= Retta Ward =

Politician (1953–2016)

Retta Ward (May 4, 1953 – March 3, 2016) was an American health advocate, health official and former high school teacher. She served as the state Secretary of the New Mexico Department of Health, the largest government agency in the state, from January 2013 until her death in March 2016, during the administration of Governor Susana Martinez.

Ward had first joined Governor Susana Martinez's administration in February 2011 as the state cabinet Secretary of Aging and Long-Term Services Department. Governor Martinez then appointed Ward as Secretary of the New Mexico Department of Health. Martinez then appointed Ward as the state Secretary of the Department of Health, New Mexico's largest government department, beginning in January 2013.

Retta Ward was raised in New Mexico. She received a bachelor's degree in health education from the University of New Mexico and her master's degree in public health from the University of Arizona.

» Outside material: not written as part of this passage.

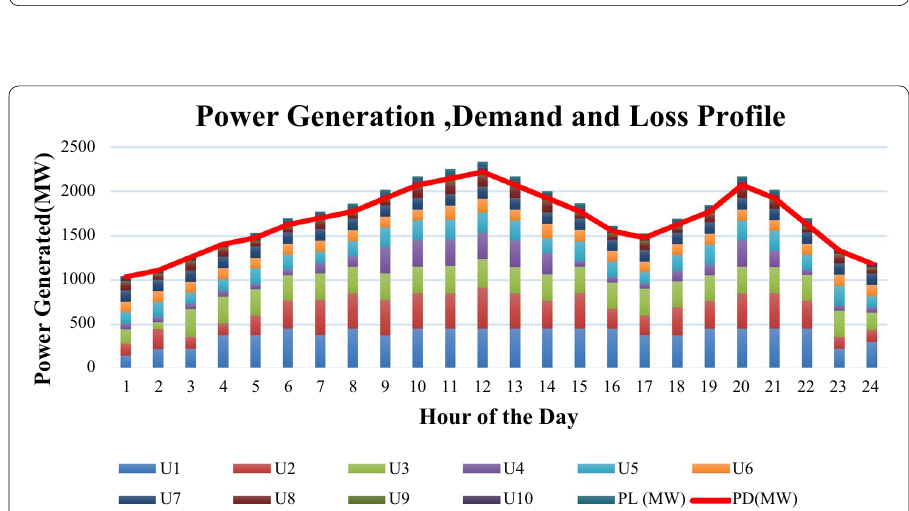
Fig. 4 Power generation, power demand and loss profile over 24-h period in a day for test case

Ward began her career as a high school biology teacher in the neighboring state of Arizona. She had previously headed the arthritis department at the Arizona Department of Health Services and taught as a health educator at the Albuquerque Public Schools before joining the Martinez administration in January 2011.

In addition to her role as New Mexico Secretary of Health, Ward oversaw fourteen training centers throughout the United States as a head of operations for The Hertz Corporation. She had also worked as a Hertz manager based in Albuquerque, Chicago and New York City.

Retta Ward died on March 3, 2016, after a medical emergency led to a single car accident in Santa Fe, New Mexico. She was 62 years old.